Teacher Tip: Prepositions

Preposition use is difficult for all students, no matter if they are beginners or advanced. Sometimes all we can do as teachers is tell them, “that’s just the way it is.” There are however a few simple rules that might help your students.

 

IN/ON/AT for Location and Time

We can think of this being organized in a pyramid. At the bottom is IN, which we use for the broadest categories.  When speaking of location, we are IN a country, a state, a city or a neighborhood. ON is used for a narrower category—we are ON a certain street. AT is the most specific of the three. We use AT for a specific address.

Intercambio is IN Colorado, IN Boulder.

It is ON Walnut St.

It is AT 4735 Walnut St.

When we are talking about time, the same relation holds true.

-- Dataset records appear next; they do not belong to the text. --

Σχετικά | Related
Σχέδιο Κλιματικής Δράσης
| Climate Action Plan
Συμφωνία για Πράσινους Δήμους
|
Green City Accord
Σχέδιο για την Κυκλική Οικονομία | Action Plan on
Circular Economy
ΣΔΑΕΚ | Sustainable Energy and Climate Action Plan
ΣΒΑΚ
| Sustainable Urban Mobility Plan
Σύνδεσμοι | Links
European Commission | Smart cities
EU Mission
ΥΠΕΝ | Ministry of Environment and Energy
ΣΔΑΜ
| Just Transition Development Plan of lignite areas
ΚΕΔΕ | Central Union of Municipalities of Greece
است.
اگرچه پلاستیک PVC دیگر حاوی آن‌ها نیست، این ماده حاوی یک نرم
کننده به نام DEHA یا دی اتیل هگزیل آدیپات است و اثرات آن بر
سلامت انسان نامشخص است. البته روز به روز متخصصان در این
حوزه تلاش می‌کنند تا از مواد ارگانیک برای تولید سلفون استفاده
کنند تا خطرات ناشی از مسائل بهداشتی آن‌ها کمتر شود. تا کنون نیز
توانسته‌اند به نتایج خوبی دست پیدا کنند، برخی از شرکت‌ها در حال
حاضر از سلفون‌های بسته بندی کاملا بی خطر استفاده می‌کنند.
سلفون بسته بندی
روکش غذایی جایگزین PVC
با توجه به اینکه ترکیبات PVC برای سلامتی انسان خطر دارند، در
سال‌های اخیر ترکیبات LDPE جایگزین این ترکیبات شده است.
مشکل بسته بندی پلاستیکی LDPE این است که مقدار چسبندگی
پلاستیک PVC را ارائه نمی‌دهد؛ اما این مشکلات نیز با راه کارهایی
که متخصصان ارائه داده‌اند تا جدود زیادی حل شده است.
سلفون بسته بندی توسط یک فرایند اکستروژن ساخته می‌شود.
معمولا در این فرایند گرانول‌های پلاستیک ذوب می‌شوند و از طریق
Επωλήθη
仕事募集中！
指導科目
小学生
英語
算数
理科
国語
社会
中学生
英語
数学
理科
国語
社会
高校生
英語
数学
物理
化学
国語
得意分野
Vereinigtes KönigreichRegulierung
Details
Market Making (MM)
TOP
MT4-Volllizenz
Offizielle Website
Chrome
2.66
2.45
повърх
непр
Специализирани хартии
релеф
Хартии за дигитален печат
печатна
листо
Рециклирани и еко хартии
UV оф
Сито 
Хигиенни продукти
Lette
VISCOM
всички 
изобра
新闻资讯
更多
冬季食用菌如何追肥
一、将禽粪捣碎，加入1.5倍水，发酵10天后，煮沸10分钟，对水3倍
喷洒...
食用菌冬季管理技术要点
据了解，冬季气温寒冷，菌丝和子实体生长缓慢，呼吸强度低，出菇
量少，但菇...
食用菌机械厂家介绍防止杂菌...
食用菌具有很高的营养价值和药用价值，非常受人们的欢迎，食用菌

We use IN for centuries, years, months.  We use ON for a specific day, and we use AT for a specific time.

Intercambio was founded IN 2001.

This year, our Comedy for Cambio fundraiser will be IN April.

Comedy will take place ON April 21st.

It will start AT 6 pm.

 

IN/ON for Transportation

In general, we use ON for means of transportation that hold many people.  We typically say we are ON a boat, ON a bus, ON a ship.

We also use on for things that we sit on like ON a bike, ON a motorcycle, ON a horse.

We tend to use IN of for smaller enclosed transportation, such as IN a car, IN an Uber.

 

IN/AT for Public Buildings

We tend to use IN if we are talking about someone doing the normal activity there, or being there for the purpose for which the place was made.

Mary was IN the hospital last week.

Tom was IN prison.

My daughter was IN school last week.

 

We tend to use AT, if someone was just visiting the place.,

I was at the hospital last week to visit Mary.

Tom’s lawyer was at the prison meeting with him yesterday.

I was at school for a parent-teacher meeting.

 

Another difference occurs when we think of the place as 3-dimensional (use IN) vs. 2-dimensional, such as a point on a map.

Lou works AT the supermarket. He works IN the produce department.

When teaching your students, don’t teach all these rules at once. Bring them up in context if you feel they will be helpful.